• **Brief**:
Convert the listing from the line with "genus: Pica" up to and including the line with "genus: Asplenium" into a two-column CSV with columns named field and value. Each line gets one row, with each value as a single quoted field and any line breaks replaced by spaces.

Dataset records
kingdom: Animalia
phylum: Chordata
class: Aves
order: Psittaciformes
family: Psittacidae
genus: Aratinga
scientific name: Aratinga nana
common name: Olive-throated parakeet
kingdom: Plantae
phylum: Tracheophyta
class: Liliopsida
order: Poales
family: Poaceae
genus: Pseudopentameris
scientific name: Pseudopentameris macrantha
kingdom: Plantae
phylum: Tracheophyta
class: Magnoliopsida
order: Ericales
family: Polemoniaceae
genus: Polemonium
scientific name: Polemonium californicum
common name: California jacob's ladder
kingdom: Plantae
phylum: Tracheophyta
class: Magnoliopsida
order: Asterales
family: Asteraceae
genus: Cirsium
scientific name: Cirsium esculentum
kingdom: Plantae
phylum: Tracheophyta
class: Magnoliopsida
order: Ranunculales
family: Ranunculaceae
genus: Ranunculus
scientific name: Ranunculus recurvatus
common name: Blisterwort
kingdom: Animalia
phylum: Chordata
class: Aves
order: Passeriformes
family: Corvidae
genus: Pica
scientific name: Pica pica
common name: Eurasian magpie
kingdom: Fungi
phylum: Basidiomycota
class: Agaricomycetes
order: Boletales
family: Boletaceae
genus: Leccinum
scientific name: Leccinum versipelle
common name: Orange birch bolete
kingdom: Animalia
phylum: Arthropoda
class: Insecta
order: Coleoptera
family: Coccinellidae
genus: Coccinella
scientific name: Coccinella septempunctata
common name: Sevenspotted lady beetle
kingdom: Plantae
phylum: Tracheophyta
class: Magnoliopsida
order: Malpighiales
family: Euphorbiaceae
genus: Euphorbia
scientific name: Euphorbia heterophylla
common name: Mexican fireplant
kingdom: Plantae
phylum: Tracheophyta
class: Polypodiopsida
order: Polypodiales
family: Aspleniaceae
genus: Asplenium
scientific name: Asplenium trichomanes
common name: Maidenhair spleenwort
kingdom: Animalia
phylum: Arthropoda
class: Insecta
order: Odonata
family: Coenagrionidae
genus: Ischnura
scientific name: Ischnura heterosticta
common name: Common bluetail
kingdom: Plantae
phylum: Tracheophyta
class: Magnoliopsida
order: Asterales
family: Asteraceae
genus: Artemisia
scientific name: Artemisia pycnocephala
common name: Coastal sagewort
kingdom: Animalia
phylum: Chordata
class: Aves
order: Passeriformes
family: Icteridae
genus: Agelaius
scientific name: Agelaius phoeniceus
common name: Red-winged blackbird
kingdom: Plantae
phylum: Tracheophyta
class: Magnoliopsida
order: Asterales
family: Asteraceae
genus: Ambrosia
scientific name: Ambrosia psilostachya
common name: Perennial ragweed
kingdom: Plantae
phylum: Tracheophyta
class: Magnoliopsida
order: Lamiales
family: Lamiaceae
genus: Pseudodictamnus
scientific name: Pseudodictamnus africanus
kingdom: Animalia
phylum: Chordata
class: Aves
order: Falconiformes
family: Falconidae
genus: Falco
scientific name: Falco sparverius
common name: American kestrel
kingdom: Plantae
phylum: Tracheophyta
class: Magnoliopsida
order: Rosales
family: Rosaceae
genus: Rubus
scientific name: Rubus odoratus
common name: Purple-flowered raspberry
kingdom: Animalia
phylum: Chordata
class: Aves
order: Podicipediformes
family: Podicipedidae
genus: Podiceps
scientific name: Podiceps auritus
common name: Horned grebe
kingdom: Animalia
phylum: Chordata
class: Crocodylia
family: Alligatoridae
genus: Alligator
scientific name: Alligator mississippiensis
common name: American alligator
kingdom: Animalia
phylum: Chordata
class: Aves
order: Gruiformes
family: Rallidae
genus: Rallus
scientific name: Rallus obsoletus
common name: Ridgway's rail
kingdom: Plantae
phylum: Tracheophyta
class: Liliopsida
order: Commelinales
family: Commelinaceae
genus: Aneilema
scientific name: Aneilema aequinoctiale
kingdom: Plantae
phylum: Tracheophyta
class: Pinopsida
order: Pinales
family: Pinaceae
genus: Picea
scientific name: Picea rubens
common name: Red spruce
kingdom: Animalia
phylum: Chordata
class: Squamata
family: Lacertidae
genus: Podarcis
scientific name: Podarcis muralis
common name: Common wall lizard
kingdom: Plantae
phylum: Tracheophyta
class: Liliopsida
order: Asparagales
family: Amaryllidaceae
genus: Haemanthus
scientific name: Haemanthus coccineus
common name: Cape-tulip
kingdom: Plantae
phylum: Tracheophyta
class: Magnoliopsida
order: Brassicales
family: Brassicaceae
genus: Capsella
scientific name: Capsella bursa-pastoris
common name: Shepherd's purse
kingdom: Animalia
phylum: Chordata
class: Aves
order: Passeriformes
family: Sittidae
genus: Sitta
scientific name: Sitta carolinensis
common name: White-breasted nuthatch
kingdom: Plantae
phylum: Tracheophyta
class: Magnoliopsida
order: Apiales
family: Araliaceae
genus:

• **The completed task**:
field,value
"genus:","Pica"
"scientific name:","Pica pica"
"common name:","Eurasian magpie"
"kingdom:","Fungi"
"phylum:","Basidiomycota"
"class:","Agaricomycetes"
"order:","Boletales"
"family:","Boletaceae"
"genus:","Leccinum"
"scientific name:","Leccinum versipelle"
"common name:","Orange birch bolete"
"kingdom:","Animalia"
"phylum:","Arthropoda"
"class:","Insecta"
"order:","Coleoptera"
"family:","Coccinellidae"
"genus:","Coccinella"
"scientific name:","Coccinella septempunctata"
"common name:","Sevenspotted lady beetle"
"kingdom:","Plantae"
"phylum:","Tracheophyta"
"class:","Magnoliopsida"
"order:","Malpighiales"
"family:","Euphorbiaceae"
"genus:","Euphorbia"
"scientific name:","Euphorbia heterophylla"
"common name:","Mexican fireplant"
"kingdom:","Plantae"
"phylum:","Tracheophyta"
"class:","Polypodiopsida"
"order:","Polypodiales"
"family:","Aspleniaceae"
"genus:","Asplenium"